China leading space race

CHINA aims to land its first astronauts on the moon within a decade at the dawn of a new era of manned space exploration - a race it now leads thanks to the US decision to drop its lunar programme.

US President Barack Obama earlier this month said he planned to drop the costly Constellation space programme, a budget move that would kill off future moon exploration if it is approved by Congress.

In contrast, China has a fast-growing human spaceflight project that has notched one success after another, including a spacewalk by astronauts in 2008, with plans for a manned lunar mission by around 2020.

The turnaround is viewed as yet another example of the Asian power's rising profile and technical prowess. 'Overall, China is behind the US in technology and in actual presence in space - the US operates dozens of satellites, the Chinese only a few,' said James Lewis, of the US-based Centre for Strategic and International Studies. 'The real concern is the trend: China's capacities are increasing while the US, despite spending billions of dollars, appears to be stuck in a rut.' The Americans have achieved the only manned lunar missions, making six trips from 1969 to 1972.

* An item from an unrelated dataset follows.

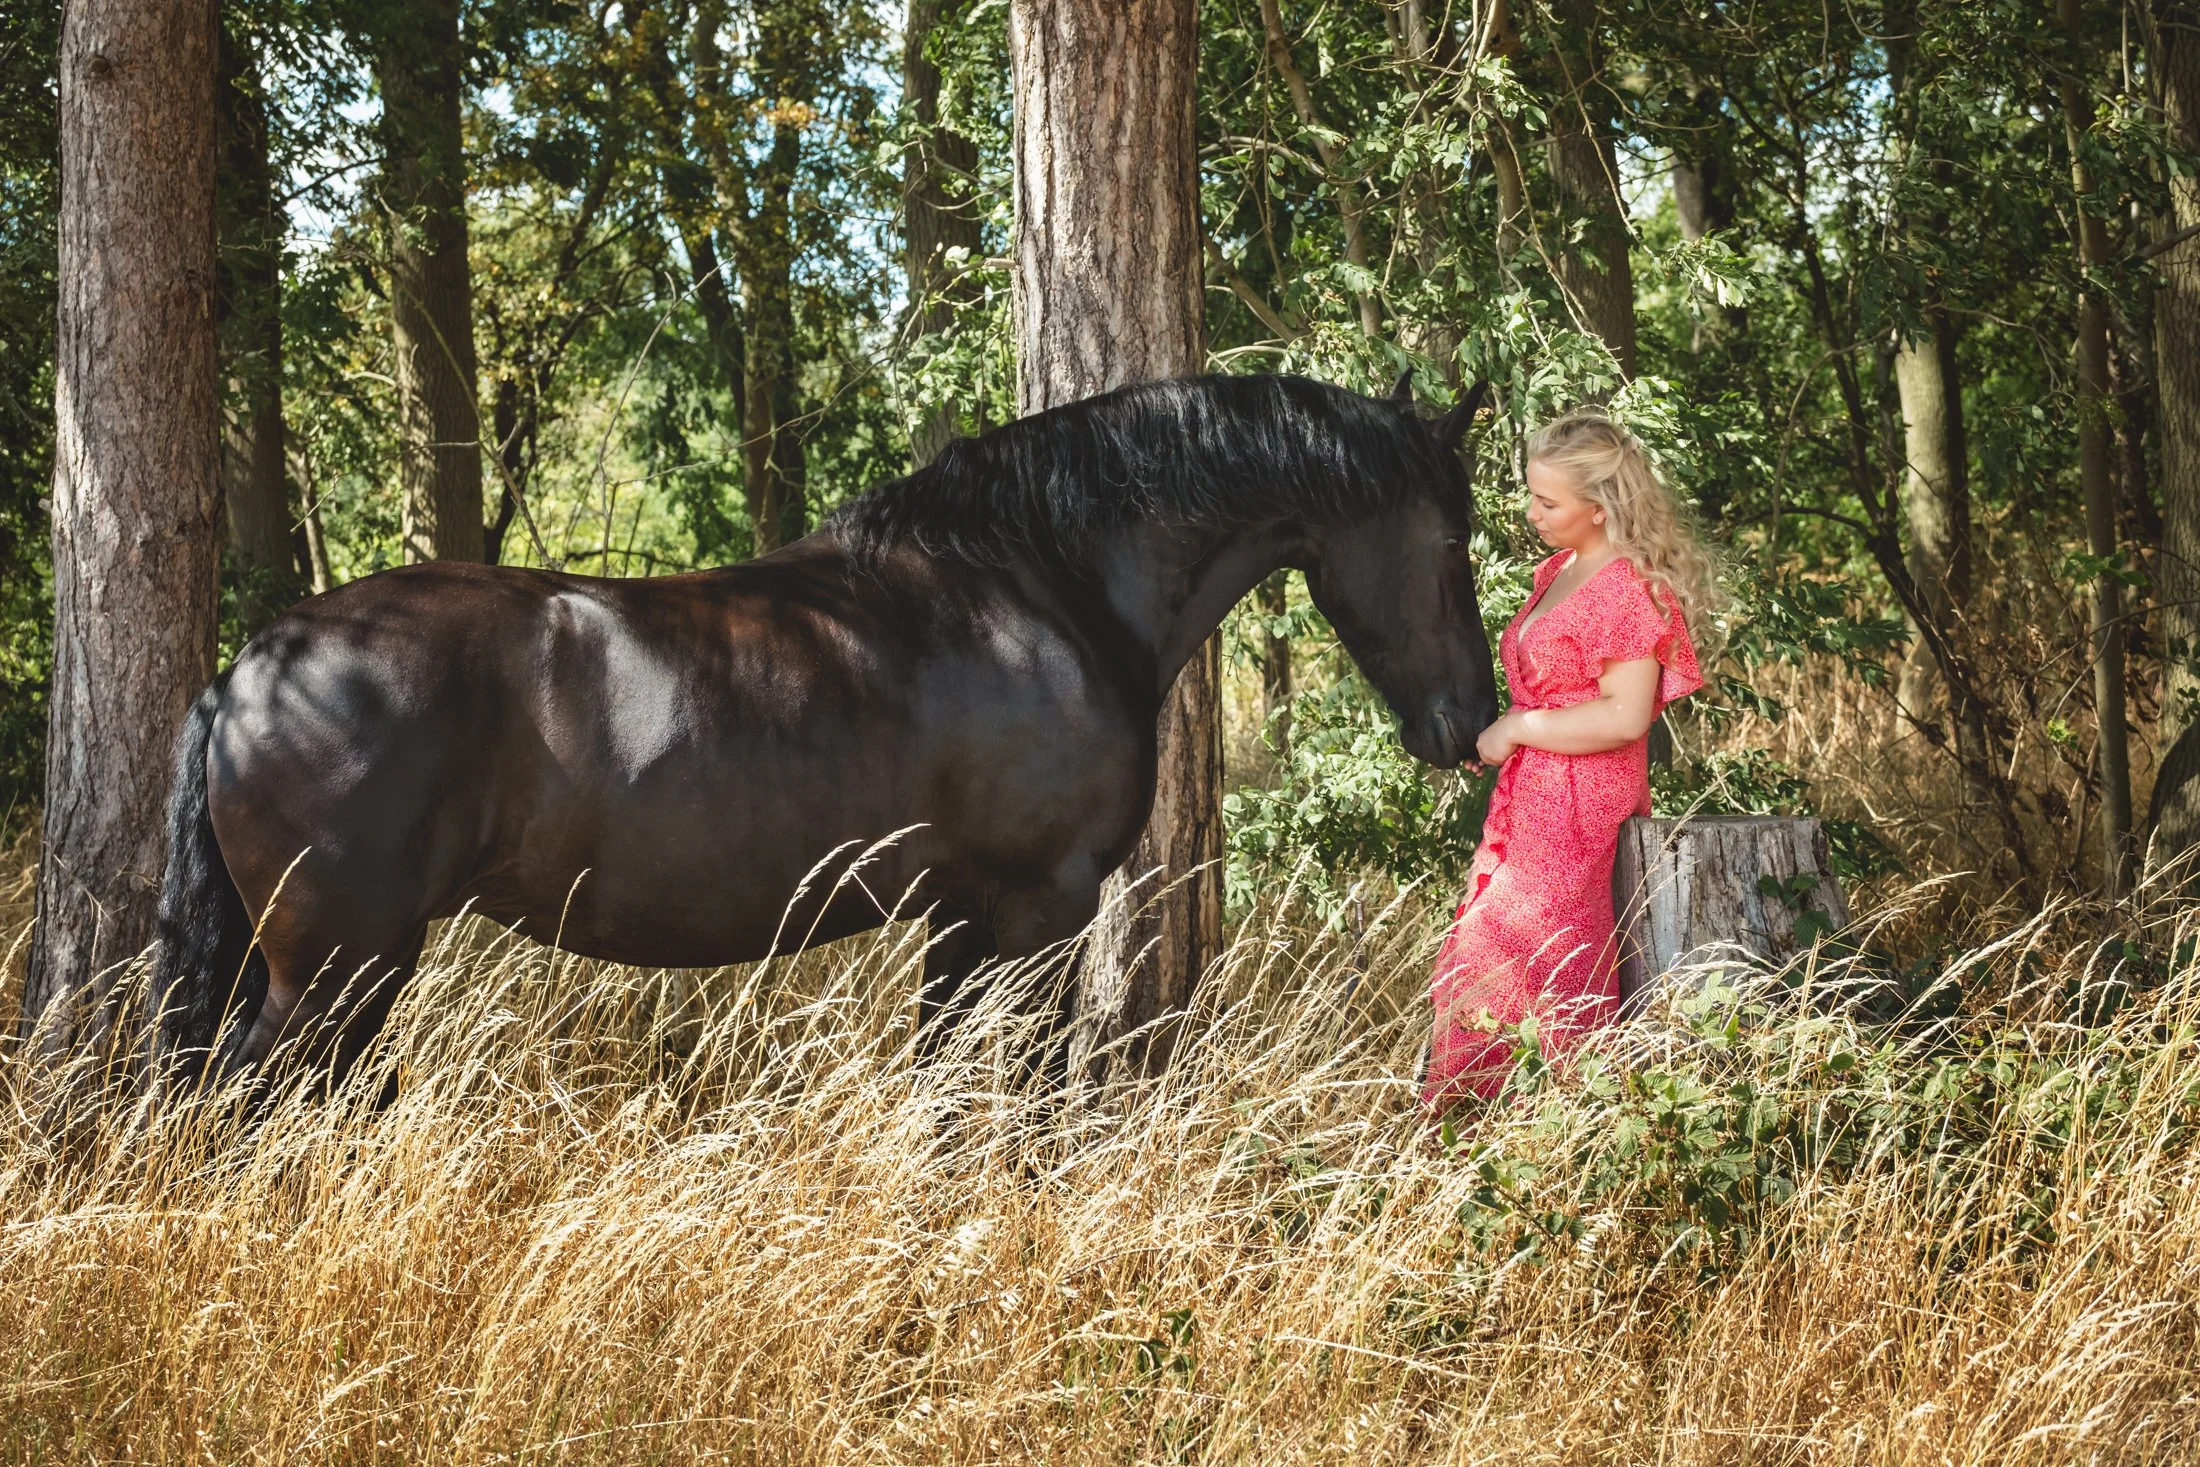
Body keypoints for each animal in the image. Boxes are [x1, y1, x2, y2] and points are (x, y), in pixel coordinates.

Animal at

But China has been gaining in the space race after launching a manned programme in 1992, and sending its first astronaut into space in 2003. Only Russia and the United States had previously put a man into space independently. China aims to launch an unmanned rover on the moon's surface by 2012 ahead of the manned lunar mission a decade from now.

China sees its space programme as a symbol of its global stature, growing technical expertise, and the Communist Party's success in turning around the fortunes of the formerly poverty-stricken nation. Experts see its push for the moon, while Washington backs off, as further confirmation of its emergence as a superpower.